Fourthly, we cannot ignore the role a non-proportional electoral system plays in Westminster politics. At Compass we galvanised support from politicians from the Lib Dems, Greens, Labour academics, writers, journalists, economists, bloggers, campaigners and trade unionists in our campaign for a ‘High Pay Commission’, it was a microcosm of the ‘progressive majority’ in Britain. Yet this progressive majority has no channel for its voice. This rotten electoral system maintains the centrist political orthodoxy because the major political parties have to focus their message on swing voters in marginal seats. The voice of the majority is constantly ignored – why are there still five million people in need of social housing after 12 years of a Labour government? The answer is that they are living in safe Labour constituencies.
It would be dishonest of me to pretend Compass has the perfect formula to curbing the banker’s excesses, we don’t. Our campaign is to establish a High Pay Commission to be the main body of research into the broader impact of high pay on the economy and society. We believe it should focus on three main things; how high pay and remuneration have affected economic stability, to explore the link between high pay and long term performance within companies and financial institutions and lastly, to explore the effects of high pay on society.
We realise this short term measure is no panacea, but transparency would be a welcome first step. To achieve the ‘good society’ nothing short of a wholesale replacement of the neoliberal economic model for a radical social democratic one is necessary. Yet what we are doing through our campaign for a High Pay Commission as set out in our ‘No Turning Back’ essay for the New Statesman does reveal many of the steps we believe we need to take to change society. If what we want is a more equal, sustainable, democratic and liberal Britain we can no longer go on trying to cope with the symptoms of market fundamentalism. It is time to address their causes. Yet the causes are entrenched through class and privilege and we have to work together to succeed. Isolated measures on the environment or inequality are not enough; single issues have to be joined up and given ideological direction. The progressive majority has not united in to take on the bankers and this is another reason we have failed.

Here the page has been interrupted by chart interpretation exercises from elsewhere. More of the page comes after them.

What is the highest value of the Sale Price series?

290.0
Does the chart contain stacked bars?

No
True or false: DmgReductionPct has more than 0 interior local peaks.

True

What this means is the creation of a politics that transcends tribal party lines. The postwar settlement that delivered jobs, free health care, social insurance and decent education for all was built on the ideas of J M Keynes and William Beveridge (both Liberals) and Rab Butler (a Tory). Meaningful and lasting change happens only when people join in the widest possible movements. At every level we should strive to bring people into the political movements and to dare more democracy; in our public services, in our workplaces, in our communities, and most importantly of all, in electing our representatives.
We should never forget what the bankers did but reining in the masters of the universe means cutting off what allows them to thrive -a lack of democracy and an economic system that puts people before profit. Short term campaigns must be linked with longer term ideological guidance otherwise in ten years time we will be fighting different villains, and losing.